## HOW TO COMPLETE THIS TASK
In the text about cutting hair at home for children with special needs, why does it recommend hair shears with shorter blades of around 2 inches? Answer in one to three sentences.

In the late 1980s, people with disabilities were being seen more and more in mainstream media and society. My husband, Rod, and I, vowed we would never keep Heidi (our sweet little daughter with Down syndrome) shielded at home like families often did in the past.
Heidi’s sisters were proud of her, too, despite frequent rude stares from others. One thing I always did to bolster our confidence before going out was to make sure the girls’ faces were clean and their hair brushed, with a bow, barrette or headband added — including little Heidi. Her munchkin-angel face looked even cuter with curls, ribbons and bows.
Fast forward a few years. Heidi’s late-onset autism (unbeknownst to us) created an extreme sensitivity with anything around her face, such as lip balm, sunscreen, eyeglasses, and all hair accessories. First, her annoyance was baffling, then frustrating, then down-right aggravating. Heidi detested anything in her hair, and seemed oblivious to pain when she pulled out a barrette, curler, or ribbon. It drove me crazy.
We finally had to accept who Heidi was, unkempt hair and all. I was grateful I’d attended cosmetology college earlier and knew what to do. I resigned to fairly short hair for Heidi. It was bittersweet. We all learned to adapt to her complex idiosyncrasies. Heidi would eventually be dual-diagnosed Down syndrome with autism at age 13. Frankly, it was a true-life adventure.
Today, our four girls are grown, and amaze my husband and me, and now, I’m a hair-cuttin’ grandma! I love sharing hair tips with families affected by special needs, so if the busy barbershops or smelly salons are too stressful, you can do it at home.
How? Keep it UP!
Buy up: Hair cutting scissors are slightly different than paper or fabric scissors, and I recommend buying shears with shorter blades, around 2-inches long. They’re easier to maneuver around the ears, etc., and help avoid eye injury. For the short cuts for boys, get a good quality clipper (and the clip-on guides) as you can.
Plug up: Some electric hair trimmers have a loud motor, especially near the ears, and may be too noisy for individuals with hypersensitivities. Some families modify this with a set of ear plugs during haircuts. (If “buzzers” are too much, you may need to resort to scissors and a comb like great grandma did.)
Watch up: It helps to watch online demonstrations of kids’ haircuts, or you may just write notes of barbers and beauticians. Choose simple styles. Remember, hair always grows back, and you’ll get better with practice.
Speak up: Mentioning our grooming plans to Heidi beforehand, lessened her difficulty transitioning to the haircut, and helped her comply. However, I also rewarded her by doing our project while she watched a favorite video movie.
Stick up: Some families schedule haircuts on grooming charts, and use stickers or other rewards. The more regular a caregiver does unpleasant tasks, the child generally adapts, so please don’t avoid this challenge. Haircuts are quite energizing — even liberating, we’ve found.

## DATASET RECORDS
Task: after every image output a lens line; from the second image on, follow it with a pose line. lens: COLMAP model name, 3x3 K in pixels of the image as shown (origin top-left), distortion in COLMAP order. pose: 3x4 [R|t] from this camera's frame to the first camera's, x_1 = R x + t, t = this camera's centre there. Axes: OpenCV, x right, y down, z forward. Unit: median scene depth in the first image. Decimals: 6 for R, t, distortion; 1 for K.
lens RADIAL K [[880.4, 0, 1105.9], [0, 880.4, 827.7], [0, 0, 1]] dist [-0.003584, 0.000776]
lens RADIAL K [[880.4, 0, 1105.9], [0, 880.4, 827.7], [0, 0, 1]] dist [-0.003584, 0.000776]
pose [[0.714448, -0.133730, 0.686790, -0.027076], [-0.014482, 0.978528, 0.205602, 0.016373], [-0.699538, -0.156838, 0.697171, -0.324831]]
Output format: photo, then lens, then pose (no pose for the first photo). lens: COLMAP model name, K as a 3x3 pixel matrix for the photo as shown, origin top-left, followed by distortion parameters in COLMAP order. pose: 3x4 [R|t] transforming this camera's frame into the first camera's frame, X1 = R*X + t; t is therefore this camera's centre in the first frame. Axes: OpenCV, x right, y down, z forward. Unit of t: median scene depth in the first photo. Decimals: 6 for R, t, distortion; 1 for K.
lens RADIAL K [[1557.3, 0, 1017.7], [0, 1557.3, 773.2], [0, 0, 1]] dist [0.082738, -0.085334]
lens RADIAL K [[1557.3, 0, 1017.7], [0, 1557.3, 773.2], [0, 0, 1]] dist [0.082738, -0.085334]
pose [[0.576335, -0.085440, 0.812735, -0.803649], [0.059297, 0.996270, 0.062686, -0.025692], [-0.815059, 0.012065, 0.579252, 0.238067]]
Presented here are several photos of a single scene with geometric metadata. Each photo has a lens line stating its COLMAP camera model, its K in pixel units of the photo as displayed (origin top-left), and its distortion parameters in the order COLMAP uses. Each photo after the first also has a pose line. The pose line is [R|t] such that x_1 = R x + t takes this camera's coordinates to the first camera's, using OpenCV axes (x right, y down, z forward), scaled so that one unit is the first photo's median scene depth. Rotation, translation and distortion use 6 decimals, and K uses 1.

## ANSWER AREA
Shears with shorter blades of around 2 inches are easier to maneuver around the ears and help avoid eye injury.